Desde el punto de vista del centro-derecha, las mociones de Madrid estaban destinadas a actuar como catalizador del entusiasmo que, se suponía, iba a crear en el electorado de esa corriente la posibilidad de desalojar a los socialistas. Pero no fueron los socialistas quienes otorgaron a las elecciones europeas el papel de ensayo general para la plasmación de una "nueva mayoría" en el ámbito nacional. Por ello, no es posible hacerse los distraídos sobre el hecho político de que, habiendo estado las mociones en el centro de la campaña, los resultados del 15-J ofrecen un indicio, si no infalible, bastante significativo de la opinión de los madrileños sobre ellas. Y esa opinión no es favorable: frente al equilibrio de fuerzas de 1987, la izquierda aventaja ahora al centro-derecha en cinco puntos. Si las cosas se producen como están previstas, dentro de una semana será alcalde de Madrid un señor cuyo partido acaba de obtener el respaldo del 8% de los ciudadanos madrileños. La operación que tanta ilusión despertó en las filas fraguistas y suaristas ha resultado un fracaso, y es razonable el temor de los madrileños a ser ellos quienes paguen la factura.
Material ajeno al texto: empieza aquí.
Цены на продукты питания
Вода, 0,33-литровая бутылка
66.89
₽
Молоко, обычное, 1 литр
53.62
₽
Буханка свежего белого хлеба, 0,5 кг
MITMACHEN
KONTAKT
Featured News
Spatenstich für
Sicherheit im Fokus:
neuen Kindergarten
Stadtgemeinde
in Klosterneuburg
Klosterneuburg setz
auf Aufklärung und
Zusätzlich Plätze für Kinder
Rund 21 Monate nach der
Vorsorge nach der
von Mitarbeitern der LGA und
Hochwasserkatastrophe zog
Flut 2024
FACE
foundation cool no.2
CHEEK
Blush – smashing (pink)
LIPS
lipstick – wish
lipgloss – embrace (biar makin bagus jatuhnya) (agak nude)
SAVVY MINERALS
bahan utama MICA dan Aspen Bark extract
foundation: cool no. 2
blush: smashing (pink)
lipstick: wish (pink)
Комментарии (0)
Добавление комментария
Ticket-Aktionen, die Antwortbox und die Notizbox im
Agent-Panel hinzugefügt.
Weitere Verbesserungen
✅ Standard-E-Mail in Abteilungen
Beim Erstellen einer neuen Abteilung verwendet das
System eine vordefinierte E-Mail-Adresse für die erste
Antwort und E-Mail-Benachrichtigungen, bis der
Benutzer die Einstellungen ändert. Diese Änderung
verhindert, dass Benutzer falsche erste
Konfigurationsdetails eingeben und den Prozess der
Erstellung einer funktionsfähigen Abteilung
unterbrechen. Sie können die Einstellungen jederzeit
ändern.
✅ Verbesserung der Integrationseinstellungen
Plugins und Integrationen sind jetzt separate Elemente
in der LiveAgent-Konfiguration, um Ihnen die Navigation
Con todo, los resultados de las elecciones de 1987 daban al centro-derecha la posibilidad de conformar una mayoría alternativa. Por ello, la moción podrá juzgarse inoportuna, absurda, suicida para sus promotores, lo que se quiera. Pero es respetuosa con las reglas del juego democrático, cuya conservación es un valor en sí mismo. Hubiera sido lógico que Leguina intentase respuestas alternativas -las propuestas por IU, por ejemplo-, pero no a base de acuerdos con alguien elegido en las listas de AP. El bloqueo de la asamblea y el deterioro de la vida política madrileña son el resultado de haber cerrado los ojos a las consecuencias que inevitablemente traería ese comportamiento oportunista.